Cette nouvelle procédure permettra de suppléer à l'inconvénient résultant de la décision rendue ce jour prévoyant, d'une manière erronée, une suspension de peine pour raison médicale une durée limitée.
CQFD...
Article 720-1-1 du Code de Procédure Pénale :
"Sauf s'il existe un risque grave de renouvellement de l'infraction, la suspension peut également être ordonnée, quelle que soit la nature de la peine ou la durée de la peine restant à subir, et pour une durée qui n'a pas à être déterminée, pour les condamnés dont il est établi qu'ils sont atteints d'une pathologie engageant le pronostic vital ou que leur état de santé physique ou mentale est durablement incompatible avec le maintien en détention.

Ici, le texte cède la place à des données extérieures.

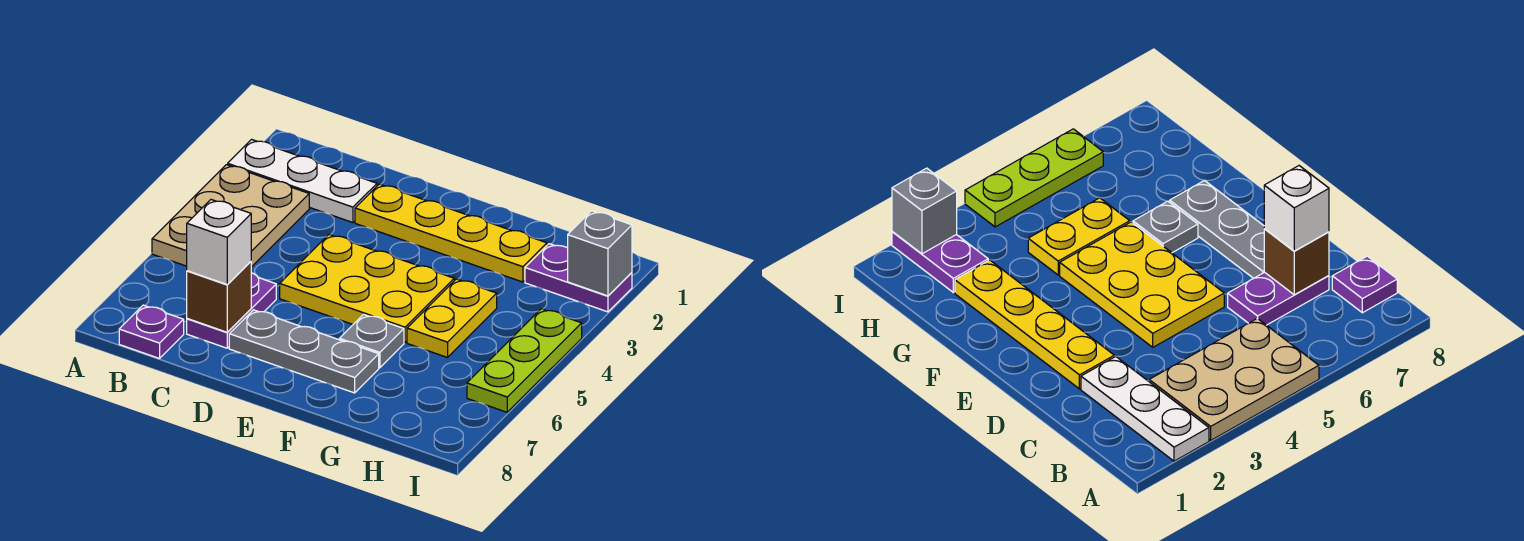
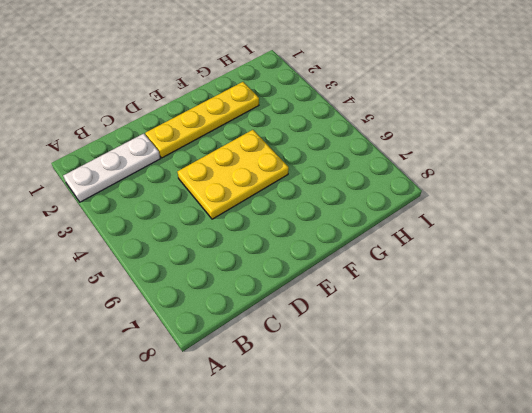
none -> tan 2x3 plate [152,165,309,267]
none -> purple 1x1 plate [119,305,184,359]
none -> purple 1x2 plate [187,273,276,348]

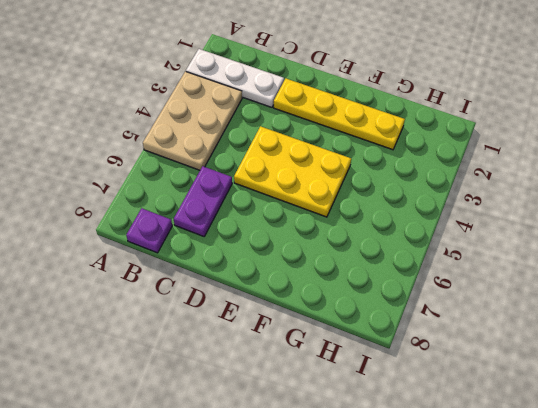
none -> grey 1x3 plate [229,310,379,393]
none -> grey 1x1 plate [339,315,404,368]
none -> yellow 1x2 plate [407,279,497,358]

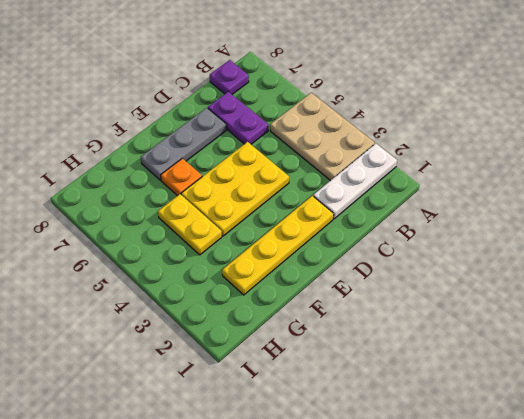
orange 1x1 plate [161,158,202,196] -> grey 1x1 plate [339,315,404,368]
none -> purple 1x2 plate [525,244,632,312]
none -> lime 1x3 plate [467,309,582,412]
none -> brown 1x1 brick [187,262,251,332]

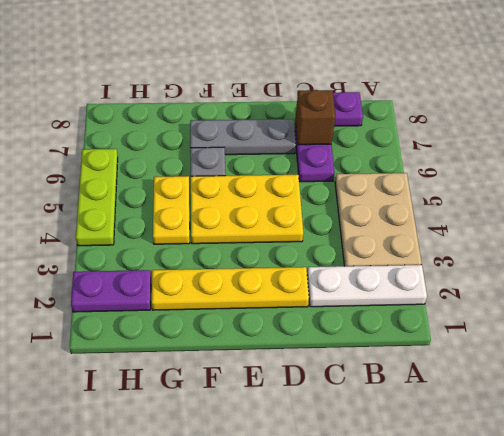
none -> grey 1x1 brick [568,211,632,296]
none -> white 1x1 brick [187,200,251,285]

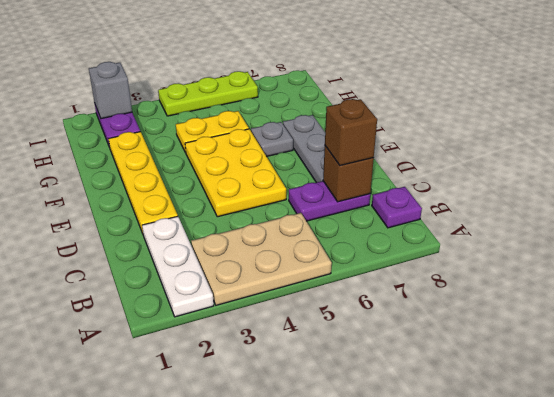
brown 1x1 brick [325,99,377,165] -> white 1x1 brick [187,200,251,285]

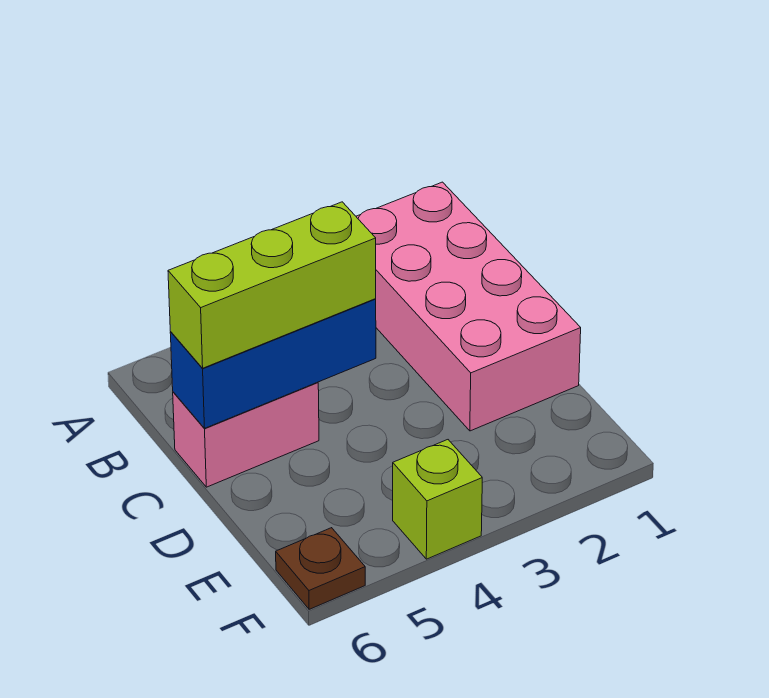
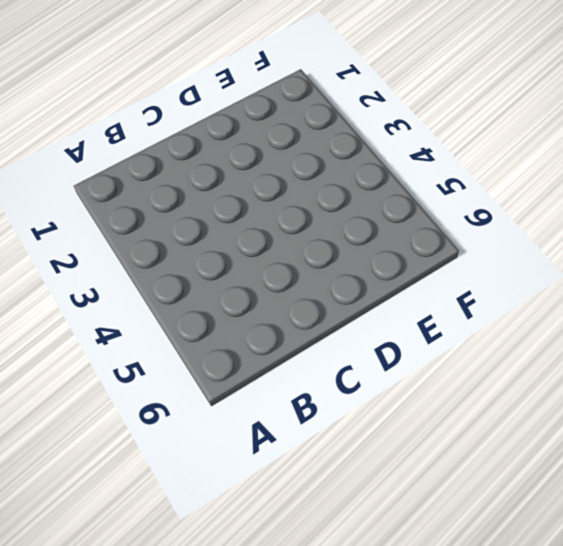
none -> pink 2x4 brick [356,182,581,431]
none -> pink 1x2 brick [173,382,319,487]

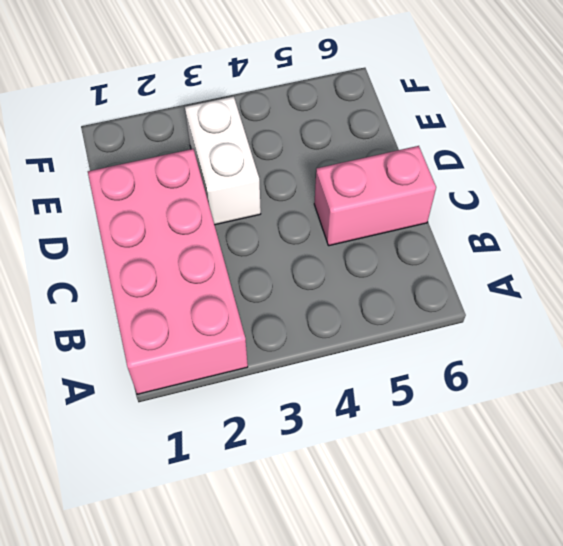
white 1x2 brick [185,96,261,225] -> none
none -> lime 1x1 brick [393,440,482,559]
none -> brown 1x1 plate [276,528,365,609]

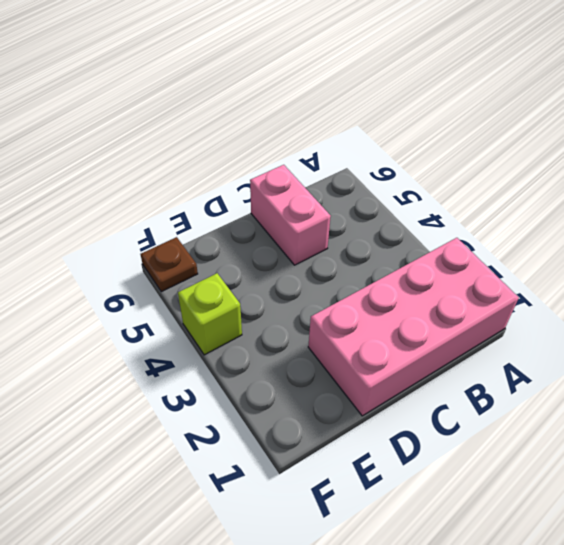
none -> blue 1x3 brick [170,299,376,428]
none -> lime 1x3 brick [168,202,376,368]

La suspension ne peut être ordonnée que si une expertise médicale établit que le condamné se trouve dans l'une des situations énoncées à l'alinéa précédent. Toutefois, en cas d'urgence, la suspension peut être ordonnée au vu d'un certificat médical établi par le médecin responsable de la structure sanitaire dans laquelle est pris en charge le détenu ou son remplaçant.
Lorsque la peine privative de liberté prononcée est d'une durée inférieure ou égale à dix ans ou que, quelle que soit la peine initialement prononcée en cas d'urgence ou lorsque la durée de détention restant à subir est inférieure ou égale à trois ans, cette suspension est ordonnée par le juge de l'application des peines selon les modalités prévues par l'article 712-6.
Dans les autres cas, elle est prononcée par le tribunal de l'application des peines selon les modalités prévues par l'article 712-7.
Dans les cas prévus aux troisième et quatrième alinéas du présent article, le condamné peut être régulièrement représenté par son avocat lorsque son état de santé fait obstacle à son audition ; le débat contradictoire se tient alors au tribunal judiciaire.
La juridiction qui accorde une suspension de la peine en application des dispositions du présent article peut décider de soumettre le condamné à une ou plusieurs des obligations ou interdictions prévues par les articles 132-44 et 132-45 du code pénal.
Le juge de l'application des peines peut à tout moment ordonner une expertise médicale à l'égard d'un condamné ayant bénéficié d'une mesure de suspension de peine en application du présent article et ordonner qu'il soit mis fin à la suspension si les conditions de celle-ci ne sont plus remplies. Il en est de même si le condamné ne respecte pas les obligations qui lui ont été imposées en application des dispositions de l'alinéa précédent ou s'il existe de nouveau un risque grave de renouvellement de l'infraction. La décision du juge de l'application des peines est prise selon les modalités prévues par l'article 712-6.
Si la suspension de peine a été ordonnée pour une condamnation prononcée en matière criminelle, une expertise médicale destinée à vérifier que les conditions de la suspension sont toujours remplies doit intervenir tous les six mois.
Les dispositions de l'article 720-2 ne sont pas applicables lorsqu'il est fait application des dispositions du présent article".